• _Work to be completed_
Where in the entries below does "with" appear? Copy every line that has it.
Start of Input data
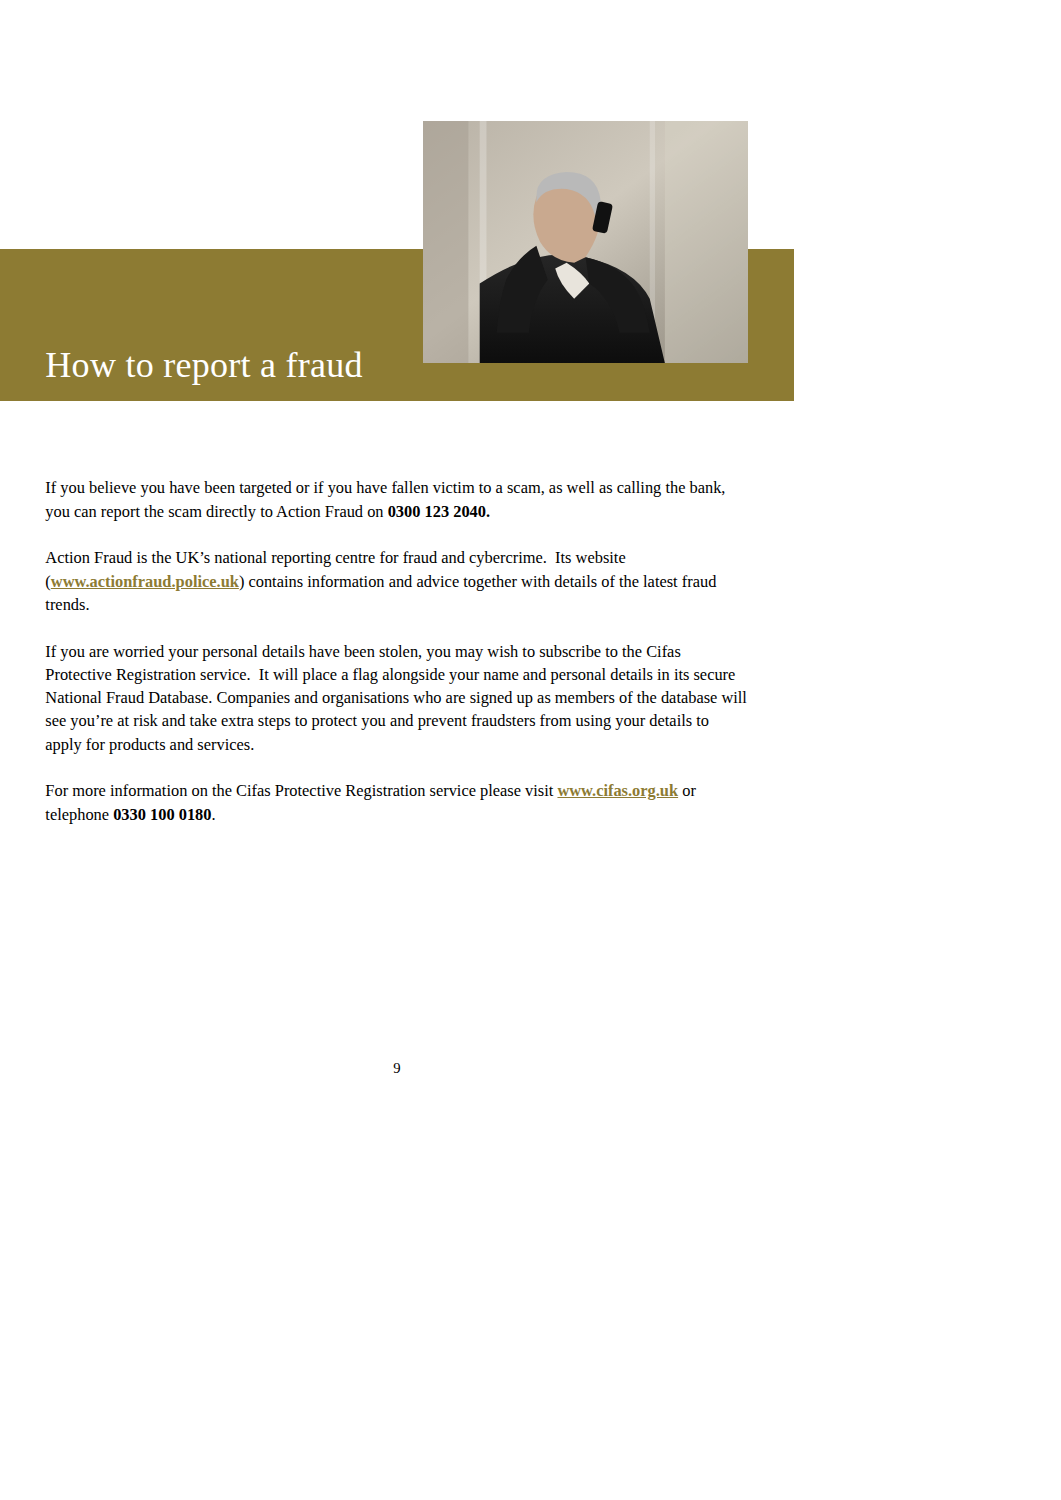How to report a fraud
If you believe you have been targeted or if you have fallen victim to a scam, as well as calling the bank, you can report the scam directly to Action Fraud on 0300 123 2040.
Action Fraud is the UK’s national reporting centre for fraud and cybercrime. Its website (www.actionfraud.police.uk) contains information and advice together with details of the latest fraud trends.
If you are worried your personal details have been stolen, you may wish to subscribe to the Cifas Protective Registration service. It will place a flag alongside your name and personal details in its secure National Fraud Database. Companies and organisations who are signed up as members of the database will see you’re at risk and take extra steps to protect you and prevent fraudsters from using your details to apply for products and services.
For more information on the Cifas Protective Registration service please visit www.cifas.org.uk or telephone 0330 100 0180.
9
End of Input data
Start of Input data
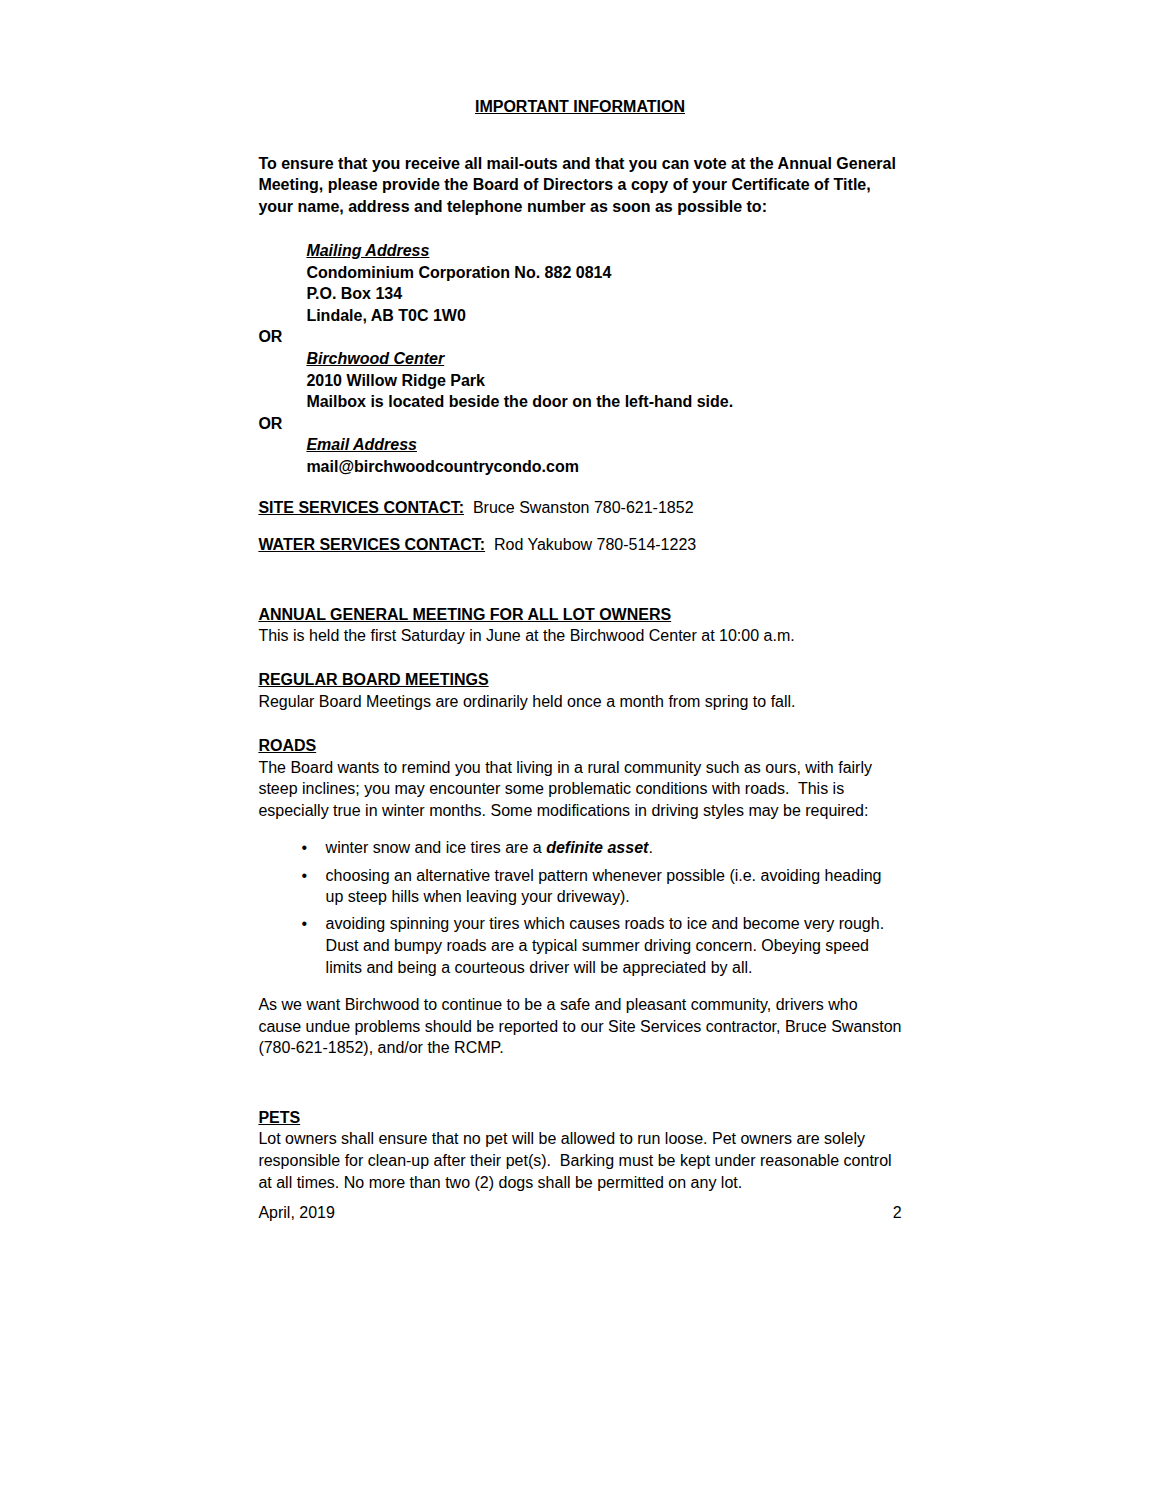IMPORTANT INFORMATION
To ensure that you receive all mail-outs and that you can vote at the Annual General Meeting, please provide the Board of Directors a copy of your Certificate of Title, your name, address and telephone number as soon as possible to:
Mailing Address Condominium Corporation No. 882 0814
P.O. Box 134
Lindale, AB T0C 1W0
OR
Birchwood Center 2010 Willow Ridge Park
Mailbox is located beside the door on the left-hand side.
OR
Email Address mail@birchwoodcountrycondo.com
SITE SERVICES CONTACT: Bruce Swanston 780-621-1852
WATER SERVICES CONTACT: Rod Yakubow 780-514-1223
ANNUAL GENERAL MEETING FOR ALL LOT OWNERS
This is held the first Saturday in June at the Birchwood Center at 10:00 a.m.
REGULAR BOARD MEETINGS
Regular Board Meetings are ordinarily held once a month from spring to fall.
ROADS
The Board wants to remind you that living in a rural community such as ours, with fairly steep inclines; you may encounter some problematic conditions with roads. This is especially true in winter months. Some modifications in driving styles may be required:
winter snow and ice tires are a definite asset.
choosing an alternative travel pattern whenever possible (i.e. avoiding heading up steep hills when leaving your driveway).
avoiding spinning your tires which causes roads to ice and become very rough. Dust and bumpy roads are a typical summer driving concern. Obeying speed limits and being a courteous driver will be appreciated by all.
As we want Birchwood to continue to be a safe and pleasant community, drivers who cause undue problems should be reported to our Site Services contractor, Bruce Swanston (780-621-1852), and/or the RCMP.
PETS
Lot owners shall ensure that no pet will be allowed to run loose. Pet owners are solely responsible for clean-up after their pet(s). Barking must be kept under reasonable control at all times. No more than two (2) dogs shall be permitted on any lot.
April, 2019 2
End of Input data
Start of Input data
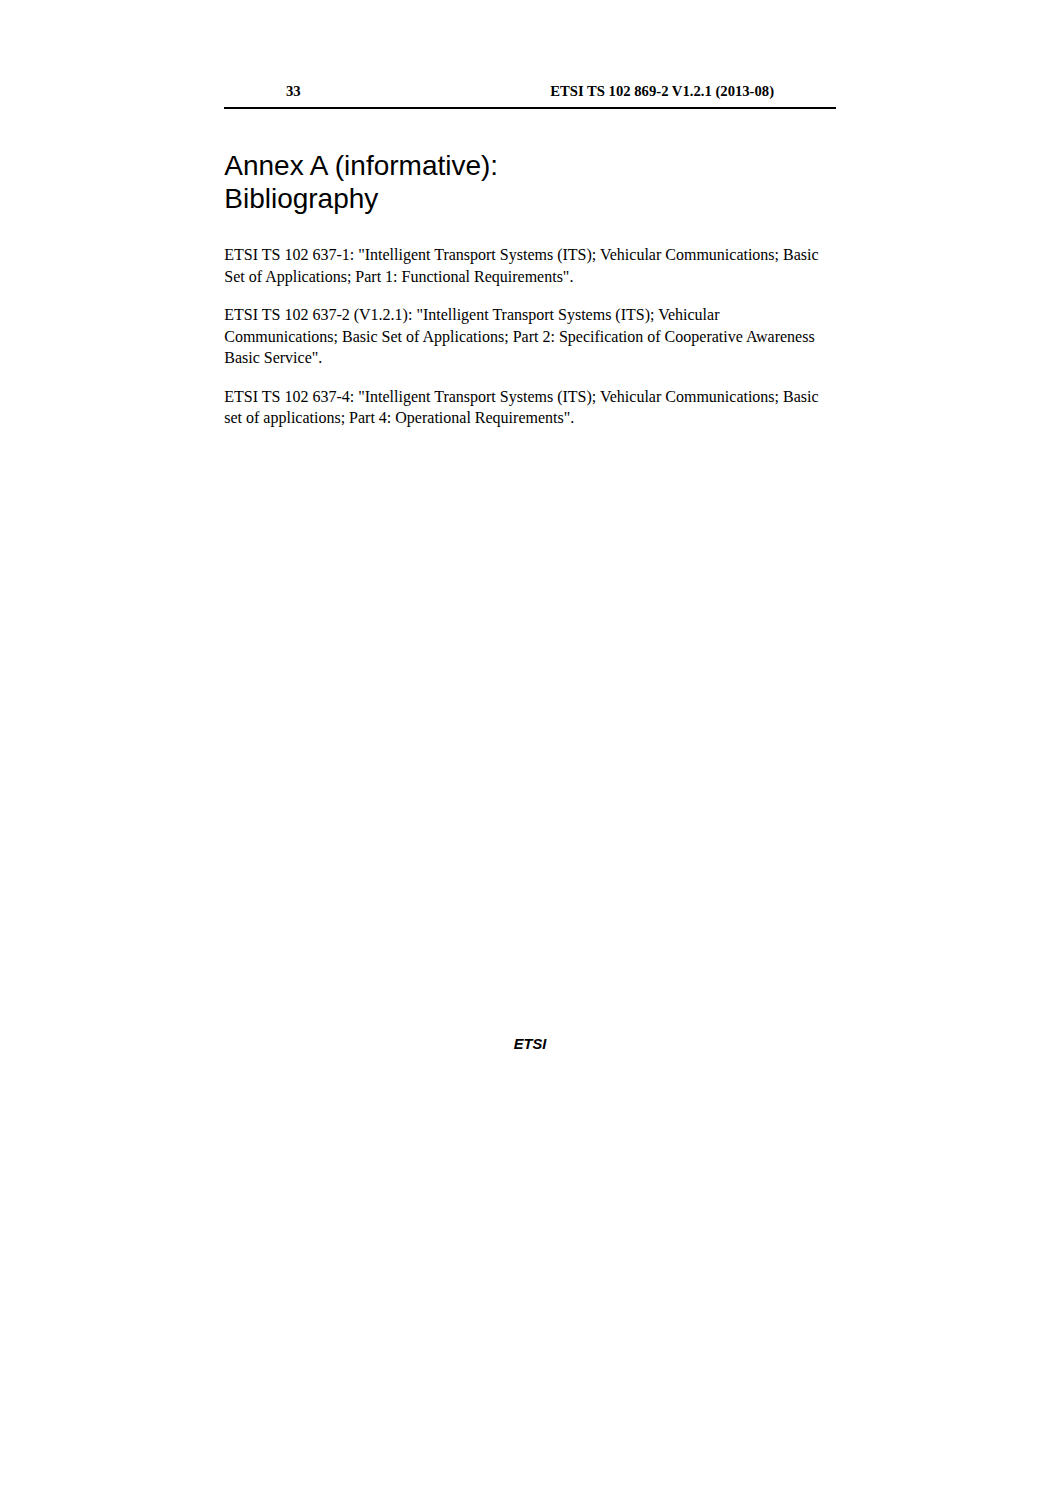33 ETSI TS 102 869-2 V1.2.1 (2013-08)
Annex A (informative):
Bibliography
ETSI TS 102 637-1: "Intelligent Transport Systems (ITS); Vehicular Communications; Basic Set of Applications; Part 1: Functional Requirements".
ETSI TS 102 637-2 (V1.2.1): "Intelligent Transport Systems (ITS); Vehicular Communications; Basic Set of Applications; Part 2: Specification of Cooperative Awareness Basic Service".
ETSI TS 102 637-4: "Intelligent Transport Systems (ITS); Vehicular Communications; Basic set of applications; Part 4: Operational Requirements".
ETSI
End of Input data
• _Completed task_
Action Fraud is the UK’s national reporting centre for fraud and cybercrime. Its website (www.actionfraud.police.uk) contains information and advice together with details of the latest fraud trends.
The Board wants to remind you that living in a rural community such as ours, with fairly steep inclines; you may encounter some problematic conditions with roads. This is especially true in winter months. Some modifications in driving styles may be required:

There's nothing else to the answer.